Kemp Powers: Yes, I have. The thing that makes me most optimistic, because look, for example, look at this year, there is just a bumper crop of incredible films that have been created by, not just starring Black actors and actresses, but created by Black artists of color, directed by, written by, and in some cases produced by. I think that speaks to what we need.
That's the big improvement is that it's going up the chain. It's not just about having Black representation in front of the camera. It's about the representation behind the camera and most importantly, at the decision-making level. I think that you speak about a film like Soul and people are heralding the fact that there's a Black lead, they're heralding the fact that it's a Black writer and a Black director. They should also be heralding the fact that there was a Black executive producer, Kiri Hart, one of our EPs.

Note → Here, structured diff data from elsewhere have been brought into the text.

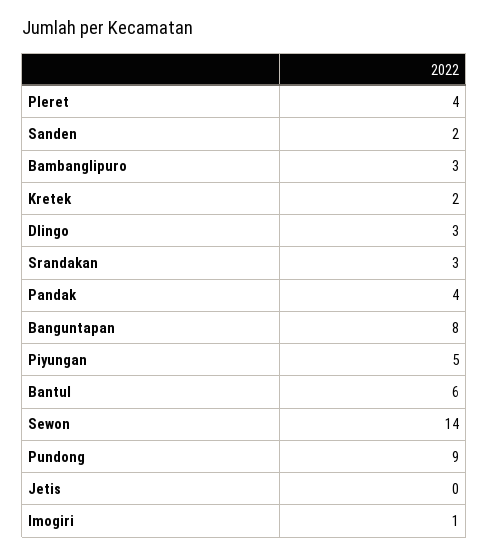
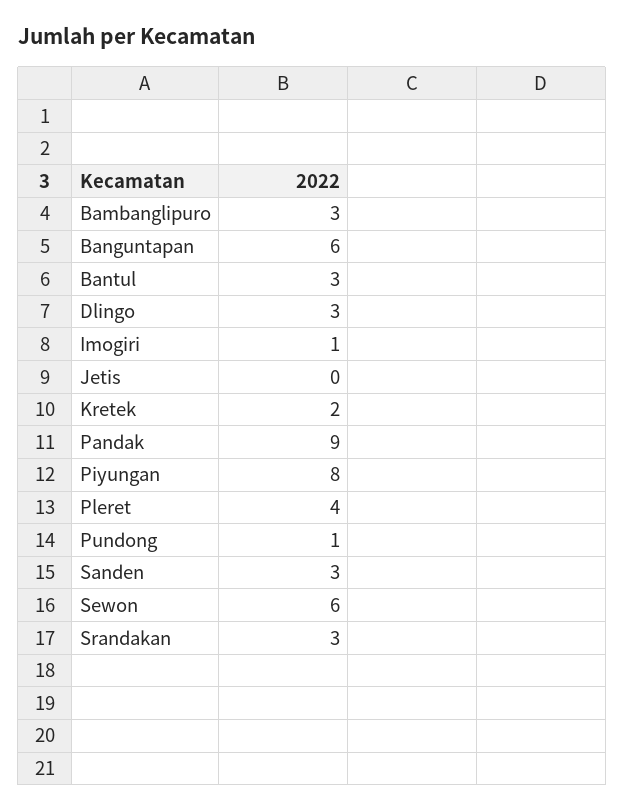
  {
    "Pleret": 4,
-   "Sanden": 2,
+   "Sanden": 3,
    "Bambanglipuro": 3,
    "Kretek": 2,
    "Dlingo": 3,
    "Srandakan": 3,
-   "Pandak": 4,
+   "Pandak": 9,
-   "Banguntapan": 8,
+   "Banguntapan": 6,
-   "Piyungan": 5,
+   "Piyungan": 8,
-   "Bantul": 6,
+   "Bantul": 3,
-   "Sewon": 14,
+   "Sewon": 6,
-   "Pundong": 9,
+   "Pundong": 1,
    "Jetis": 0,
    "Imogiri": 1
  }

That's a name that people might not be as familiar with, but Kiri's had an illustrious career working at Lucasfilm and her contributions at the executive level are a big part of how these films that get out to the people, how they look, and how they're going to be received. I definitely would say that there has been improvement, but we always have to be vigilant so the pendulum doesn't swing the other way and the doors don't swing close. I'm more optimistic than in the past that the doors won't swing close, because I think you had seen more representation, though still small, at higher levels in the food chain.

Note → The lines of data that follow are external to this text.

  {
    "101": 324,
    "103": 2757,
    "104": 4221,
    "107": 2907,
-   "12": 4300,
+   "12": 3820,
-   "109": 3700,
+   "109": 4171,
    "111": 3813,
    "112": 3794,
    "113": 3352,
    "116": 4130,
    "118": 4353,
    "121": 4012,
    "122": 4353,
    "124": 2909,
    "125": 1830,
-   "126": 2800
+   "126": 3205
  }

Tanzina: I think your point is also, about Soul in particular, is we get there by creating universal stories with characters of all backgrounds, not just, like you said a Black animated film, but a film that happens to have a universal theme that also happens to feature Black characters. I think that's an important way to approach this. Kemp, we're talking to a lot of folks on this show every day, and a lot of the times we're asking them, is there something that they're doing to find some joy or some hope in this terrible moment that we're living in for so many people? Where, and how are you finding joy in this moment?
Kemp: It sounds really corny, but just like in Soul, I'm finding joy in the little things. I really am. I've been pretty much trapped at home.
Tanzina: That's not corny by the way.
Kemp: Okay. Like I've been trapped at home for the better part of the past 10 months and it's given me a lot of time to reflect. It's given me a lot of time to think. It's also given me a lot of time to look back and enjoy different things and introduce new things into my life. It's given me time to reconnect with people that I haven't been able to speak to for many, many years. All of those things are the gifts. I have to see them as gifts because I'm still here, and life itself is really like the biggest gift of all.
It's a troubling time, but I guess I'm lucky because I've written things that are historically centered, and I'm a bit of a history buff. As troubling as the times we're living through are, we have to remind ourselves that there's been other troubling times again, and again, and again in the past. However we come out of them, if we come out of them at all, and we're still here, then that's the gift.
Tanzina: Kemp Powers is the screenwriter for One Night in Miami and co-director and co screenwriter for Pixar's Soul. Kemp, thanks so much.